:: What you should do ::
From the line with "Next: the pink" down to the final line of the material below, quote every line exactly and leave out all lines before it.

-------------------------

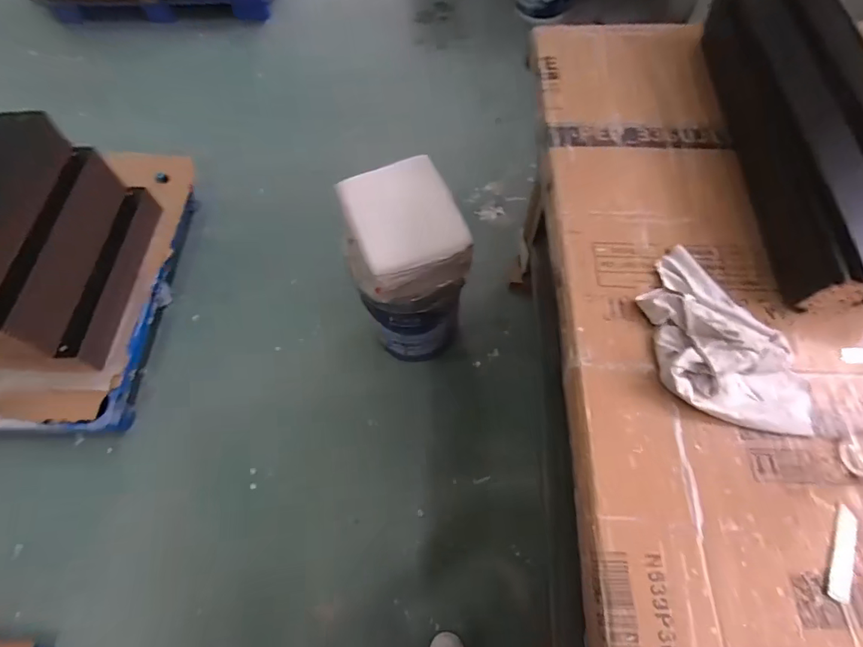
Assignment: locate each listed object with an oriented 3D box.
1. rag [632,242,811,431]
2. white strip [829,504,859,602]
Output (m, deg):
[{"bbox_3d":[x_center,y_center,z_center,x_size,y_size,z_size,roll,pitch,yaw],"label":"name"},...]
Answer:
[{"bbox_3d":[0.373,0.010,0.584,0.169,0.042,0.254,-7,64,-1],"label":"rag"},{"bbox_3d":[0.447,0.249,0.493,0.018,0.006,0.099,26,67,14],"label":"white strip"}]

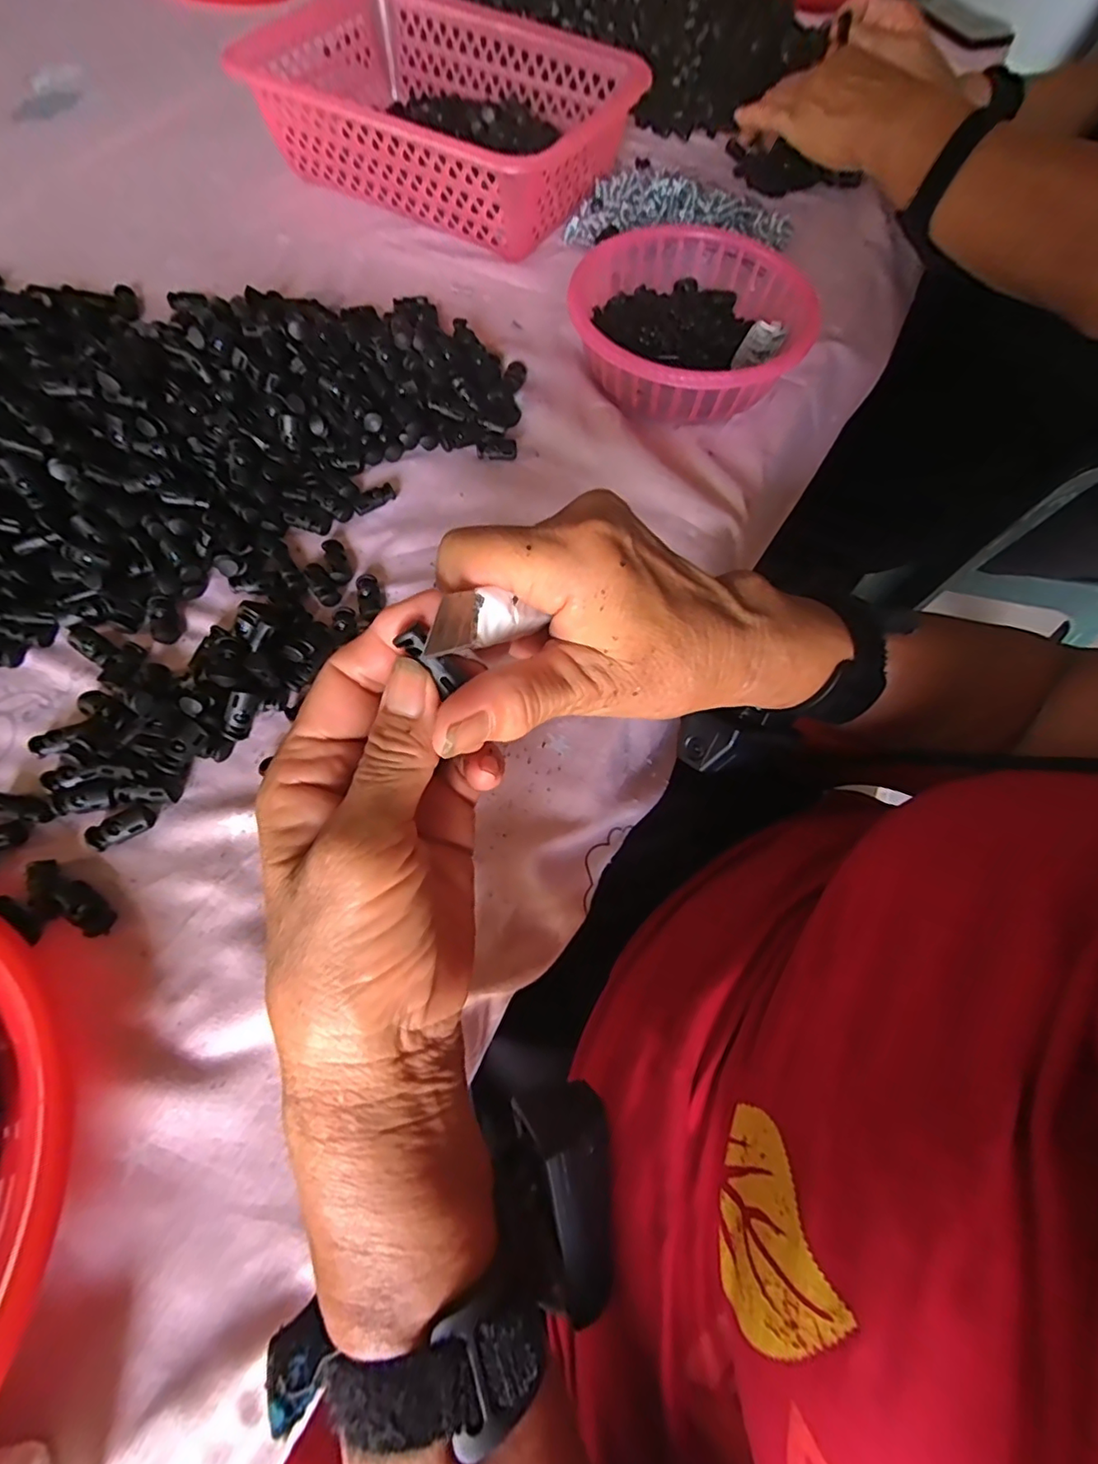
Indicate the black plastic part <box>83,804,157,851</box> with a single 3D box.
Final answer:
[{"bbox_3d":[-0.210,0.046,0.275,0.027,0.007,0.015,-25,71,-12],"label":"black plastic part"}]

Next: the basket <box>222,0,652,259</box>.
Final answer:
[{"bbox_3d":[-0.103,-0.545,0.493,0.307,0.071,0.200,28,69,9],"label":"basket"}]

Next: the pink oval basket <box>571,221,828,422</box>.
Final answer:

-------------------------

:: Problem solution ::
Next: the pink oval basket <box>571,221,828,422</box>.
Final answer:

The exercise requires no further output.